I bought my house in September, 2009 and moved in a month later. The yards were overgrown with dried grass, sprawling juniper, and faded, dried branches. During one cleaning excursion I found near the side of the front yard, a pit. It was carved into the ground, and covered with two pieces of wood that had been haphazardly nailed together.
It was a long trench. Nearly three feet long, and a foot deep. It was pretty creepy. And looked as though it could have gone farther. What was its purpose?

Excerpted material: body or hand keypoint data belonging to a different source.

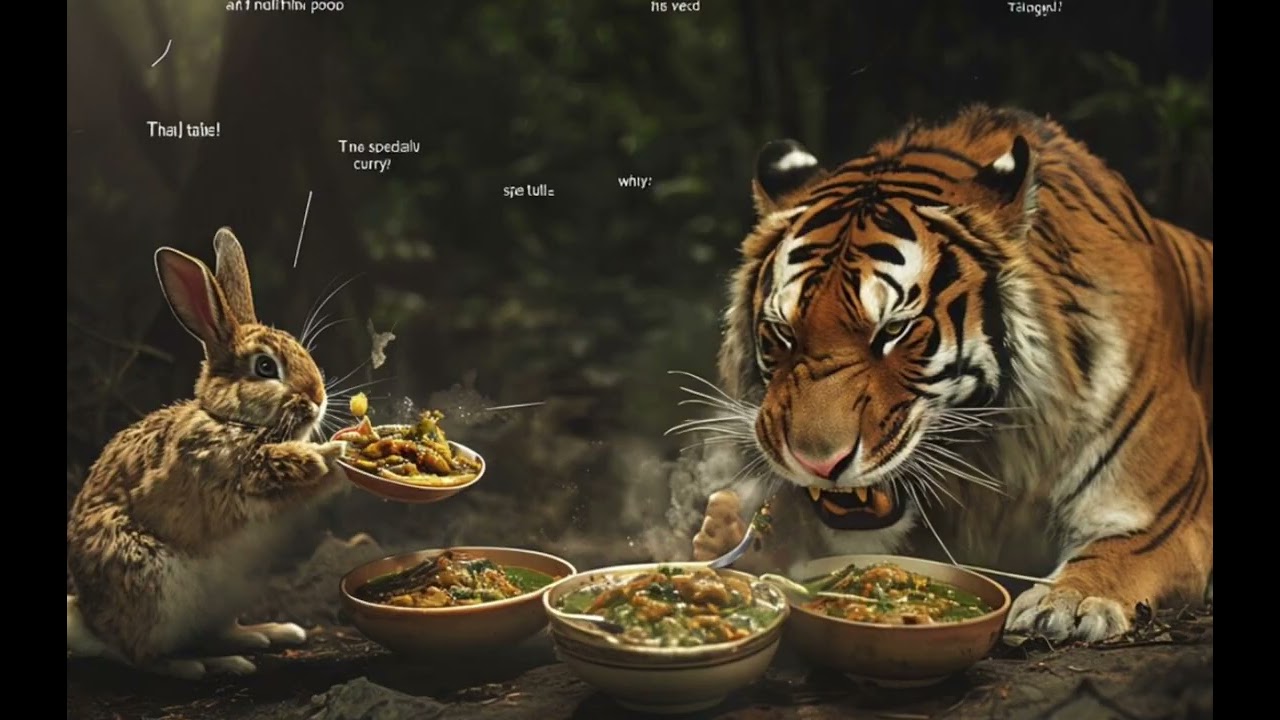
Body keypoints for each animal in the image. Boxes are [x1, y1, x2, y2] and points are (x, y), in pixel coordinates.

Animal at [66, 227, 351, 680]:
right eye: (265, 368)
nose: (318, 397)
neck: (230, 417)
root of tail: (89, 620)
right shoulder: (227, 475)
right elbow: (282, 474)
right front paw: (335, 451)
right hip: (152, 588)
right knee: (138, 655)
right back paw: (203, 665)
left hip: (236, 588)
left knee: (214, 630)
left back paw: (268, 633)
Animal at [690, 105, 1212, 643]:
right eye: (783, 332)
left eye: (893, 330)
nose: (816, 463)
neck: (991, 466)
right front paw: (728, 537)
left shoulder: (1164, 519)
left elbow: (1113, 552)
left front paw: (1067, 601)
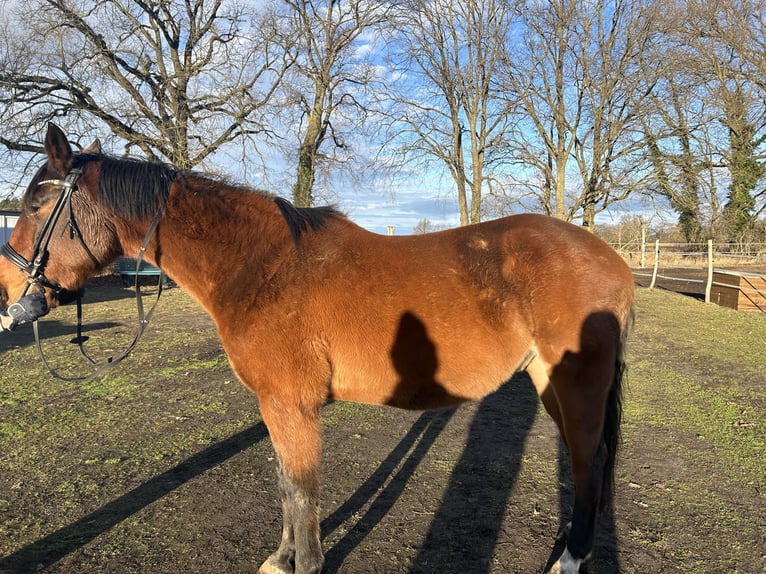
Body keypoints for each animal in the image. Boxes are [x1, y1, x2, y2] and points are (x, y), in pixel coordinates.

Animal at [1, 126, 636, 574]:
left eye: (34, 205)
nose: (8, 292)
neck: (264, 268)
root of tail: (611, 258)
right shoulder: (278, 408)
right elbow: (288, 487)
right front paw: (281, 560)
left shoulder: (292, 406)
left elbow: (302, 494)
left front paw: (300, 562)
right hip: (547, 383)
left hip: (575, 387)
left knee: (588, 464)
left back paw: (570, 559)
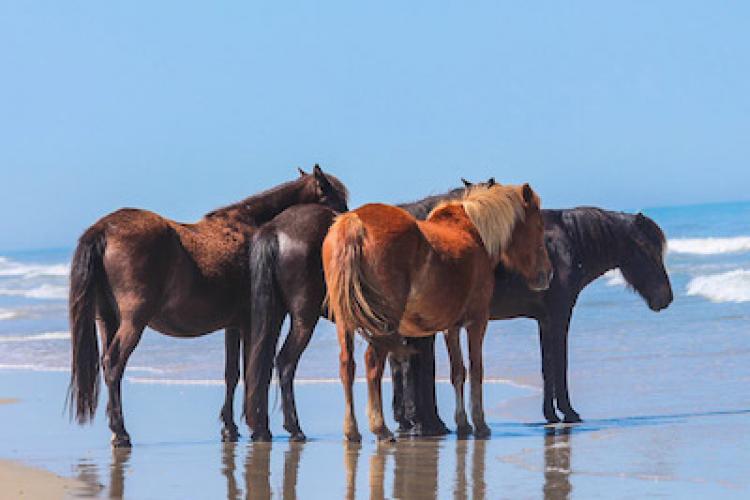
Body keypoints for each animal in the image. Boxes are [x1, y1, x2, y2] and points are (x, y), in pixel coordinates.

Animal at [67, 165, 348, 447]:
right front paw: (257, 427)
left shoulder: (234, 325)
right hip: (133, 322)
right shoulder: (253, 322)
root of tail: (104, 229)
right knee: (114, 364)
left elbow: (232, 374)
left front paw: (230, 428)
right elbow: (254, 370)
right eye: (335, 201)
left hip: (107, 320)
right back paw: (121, 432)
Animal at [323, 183, 553, 441]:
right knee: (372, 364)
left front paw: (463, 423)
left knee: (347, 365)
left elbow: (458, 371)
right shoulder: (477, 321)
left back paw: (352, 430)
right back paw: (380, 428)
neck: (474, 233)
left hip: (346, 321)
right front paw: (480, 423)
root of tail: (354, 222)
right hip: (382, 323)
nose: (547, 274)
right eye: (538, 226)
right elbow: (476, 369)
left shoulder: (450, 327)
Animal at [390, 206, 673, 434]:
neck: (566, 247)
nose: (666, 297)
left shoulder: (544, 321)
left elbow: (547, 366)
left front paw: (551, 414)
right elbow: (559, 364)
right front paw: (569, 412)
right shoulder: (559, 317)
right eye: (646, 249)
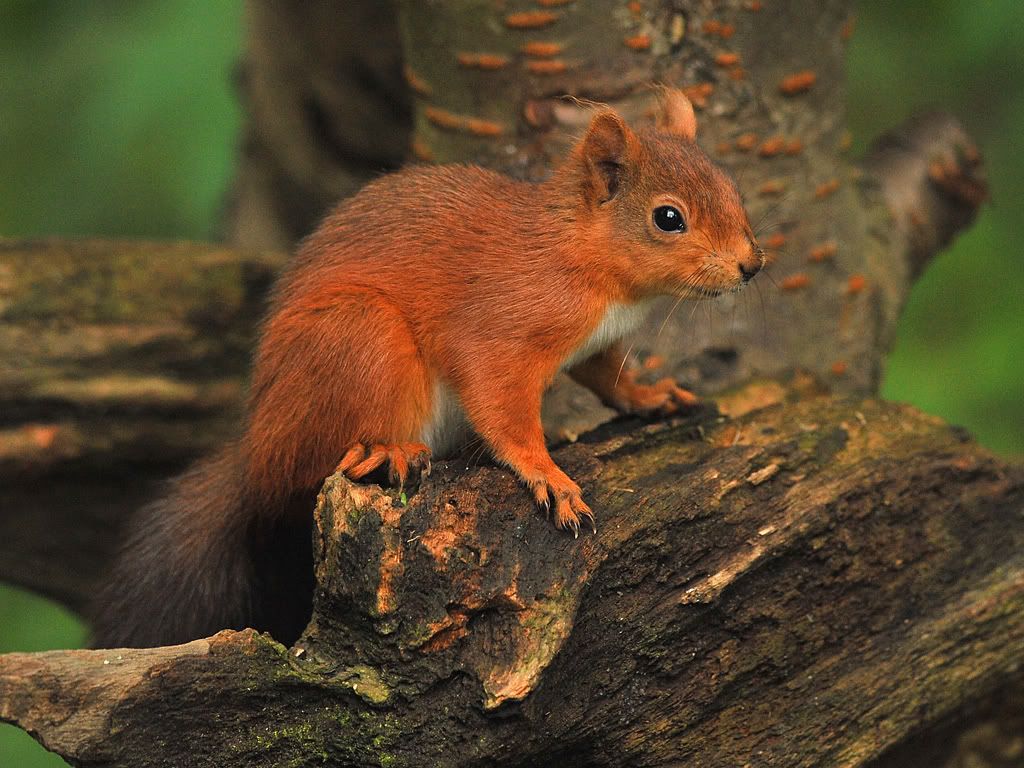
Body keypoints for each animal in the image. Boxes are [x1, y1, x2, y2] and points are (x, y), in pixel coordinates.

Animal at [90, 93, 761, 651]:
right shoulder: (498, 333)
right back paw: (385, 450)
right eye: (668, 218)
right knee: (316, 463)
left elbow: (609, 378)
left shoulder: (593, 344)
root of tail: (255, 453)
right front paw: (549, 475)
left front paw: (651, 397)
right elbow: (502, 410)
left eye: (732, 188)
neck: (586, 259)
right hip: (360, 338)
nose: (752, 266)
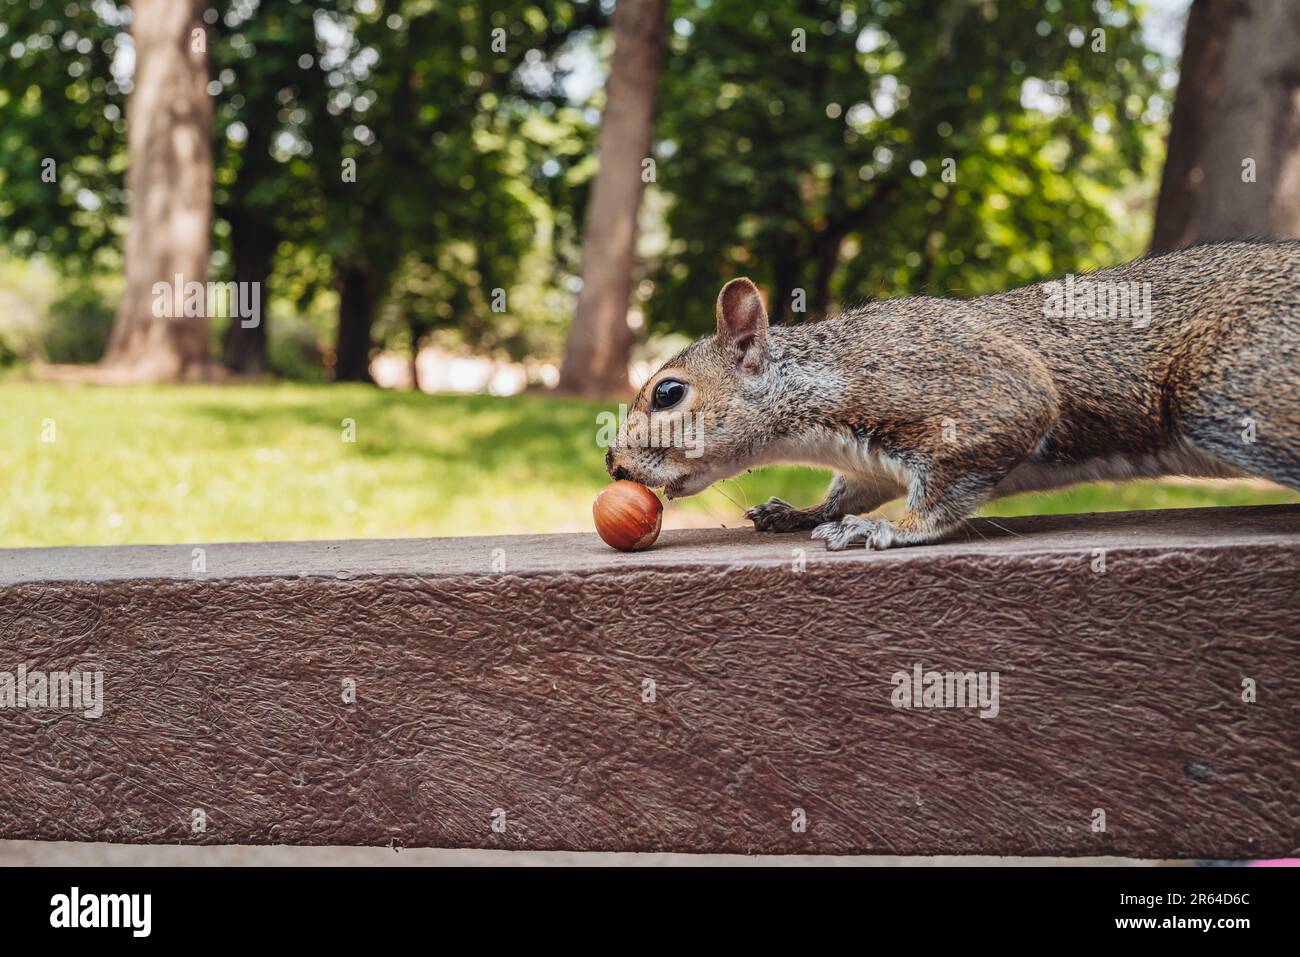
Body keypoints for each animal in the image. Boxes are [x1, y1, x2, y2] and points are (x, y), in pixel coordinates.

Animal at [605, 239, 1300, 550]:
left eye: (669, 393)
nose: (612, 462)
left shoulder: (971, 397)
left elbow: (944, 494)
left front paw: (887, 529)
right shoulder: (867, 459)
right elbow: (851, 490)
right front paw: (800, 512)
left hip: (1227, 390)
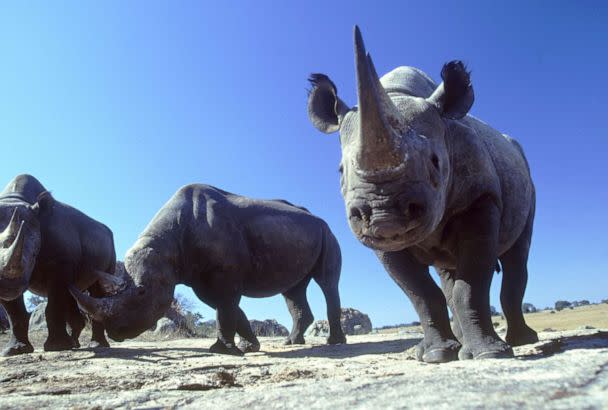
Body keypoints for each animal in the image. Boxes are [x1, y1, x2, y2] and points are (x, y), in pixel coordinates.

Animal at [0, 175, 119, 354]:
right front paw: (15, 350)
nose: (5, 286)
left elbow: (55, 304)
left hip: (109, 245)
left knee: (97, 290)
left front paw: (57, 347)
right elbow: (14, 313)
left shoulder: (61, 262)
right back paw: (75, 344)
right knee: (74, 293)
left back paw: (96, 345)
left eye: (33, 254)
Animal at [70, 184, 344, 354]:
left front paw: (222, 351)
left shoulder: (225, 273)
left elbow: (225, 308)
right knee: (293, 290)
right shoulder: (198, 276)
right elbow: (227, 309)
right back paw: (291, 342)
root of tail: (319, 218)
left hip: (327, 232)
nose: (116, 333)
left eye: (141, 293)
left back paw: (334, 343)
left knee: (327, 283)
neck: (167, 245)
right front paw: (250, 347)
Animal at [308, 27, 536, 364]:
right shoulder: (380, 243)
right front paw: (436, 355)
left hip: (524, 173)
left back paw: (520, 341)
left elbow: (472, 283)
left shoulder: (481, 198)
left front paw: (490, 355)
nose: (383, 218)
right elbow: (420, 293)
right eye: (340, 171)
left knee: (516, 254)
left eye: (435, 162)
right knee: (448, 269)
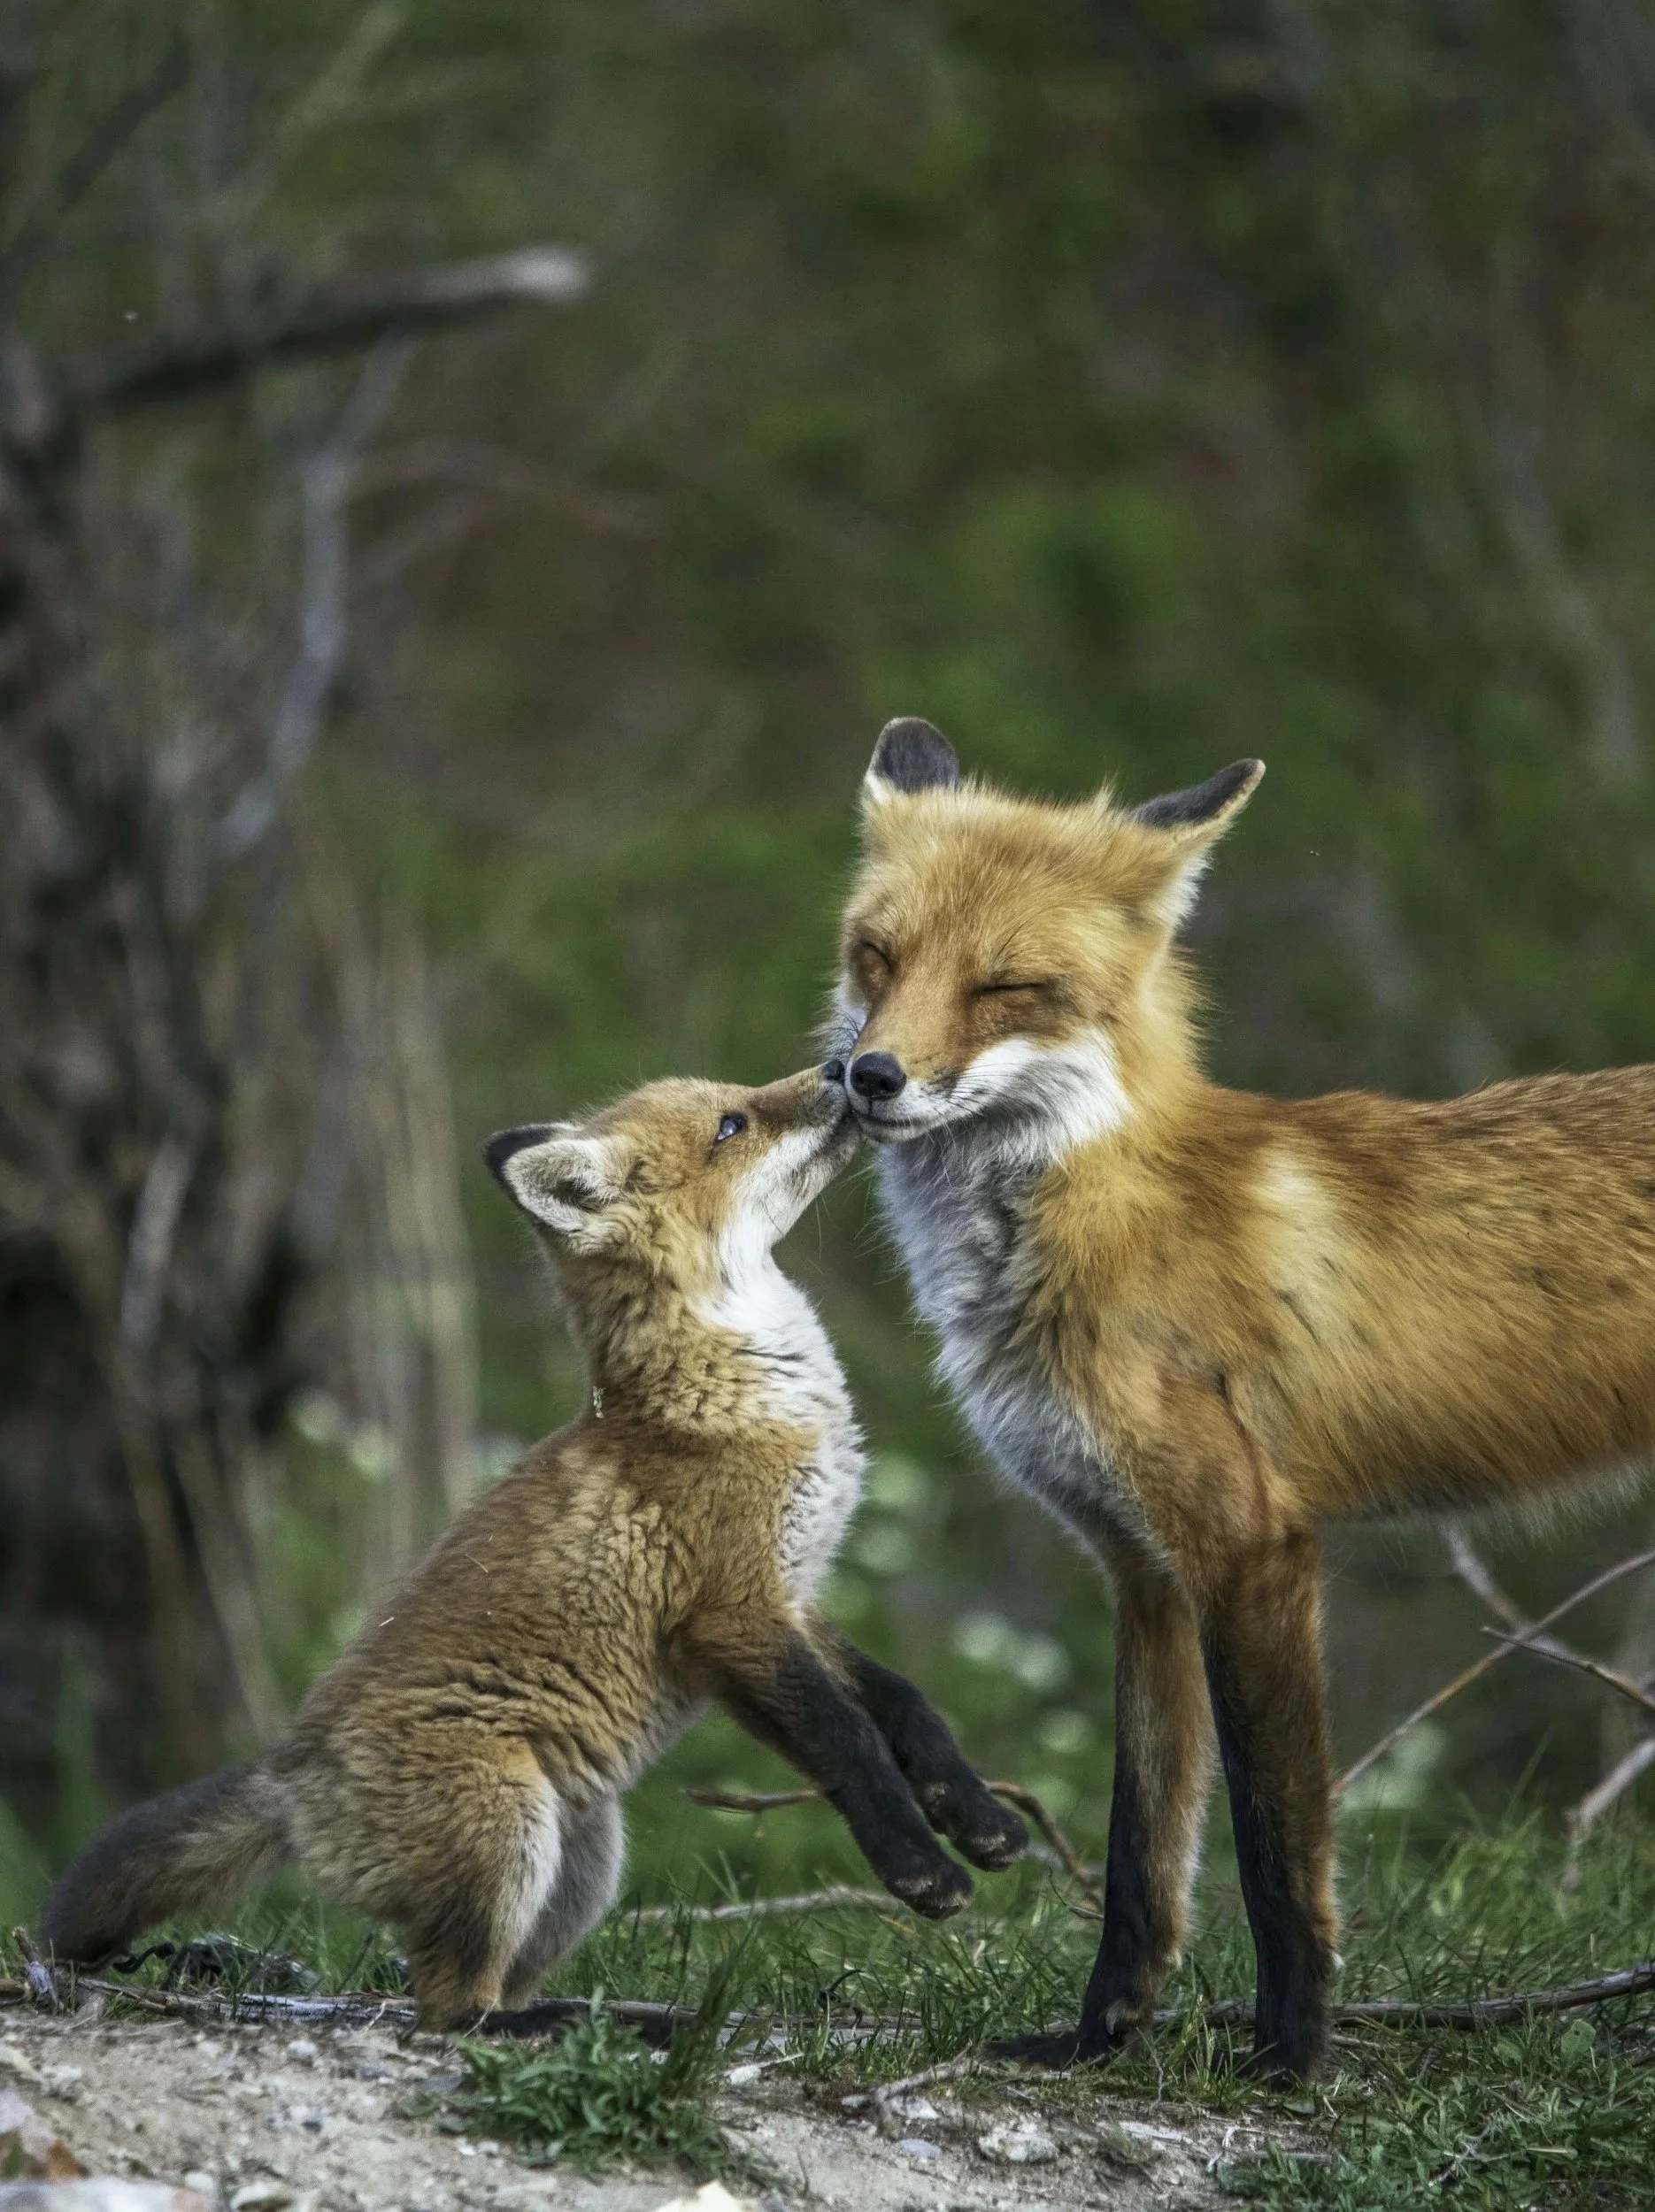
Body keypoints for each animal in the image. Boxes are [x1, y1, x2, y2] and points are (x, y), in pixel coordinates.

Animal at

I’d heard rumors that the previous owner, a fellow cat lover, buried her deceased felines throughout the property. [Don’t worry, this hasn’t been proven… although there are some questionable lumps in the back yard.]
Prior to actually moving in, it didn’t take long for me to hire someone to come in and remove all the dead shrubbery around the house, rake up the dead grass, and fill that ridiculously creepy hole in the ground. [Note to self: in a future blog, explain exactly why creepy yard holes are, well, so creepy.]
It took a few days, but the yard turned out nice. Level. Clean. And filled. I was happy. Dot was happy.
And then it happened. I had some friends over. Neighbors were taking a walk. And since my friend’s husband was close to the driveway, they smiled and waved. He smiled and waved back. And they asked him
“Have you seen the turtle yet?”
What can I say? I’ve never seen him. There was no evidence that he’d been around recently. At all. Except, perhaps, they thought he lived under the wood. And only came out about once a year. Which is, research has proven, very typical of the Federally-protected Desert Tortoise.
That is, until This Girl unwittingly had its home brought down upon it. Never to be seen again. Imagine my angst and horror at learning what I’d possibly been responsible for. But, no. It couldn’t be. Because we never saw a trace of the turtle. Not a clue, not a claw, not a foot, not a paw. No residue or tracks or meal scraps or anything.
It’s a safe bet that the turtle had already left the confines of the property, months before I even knew the house existed. After all, there were caretakers and realtors and property people who took care of everything long before I got here.
And if they knew about the cat bones, surely they’d also know about the Federally-protected Desert Tortoise and remove it to a safer location for its own good.
Surely, I can’t be, what my daughter has often called out, a Turtle Murderer.
I prefer to ignore that supposition, and to believe instead, in the lack of other evidence, that he is somewhere else. Healthy. Happy. And
Lucky.
And Frankly, My Dear… that’s all she wrote!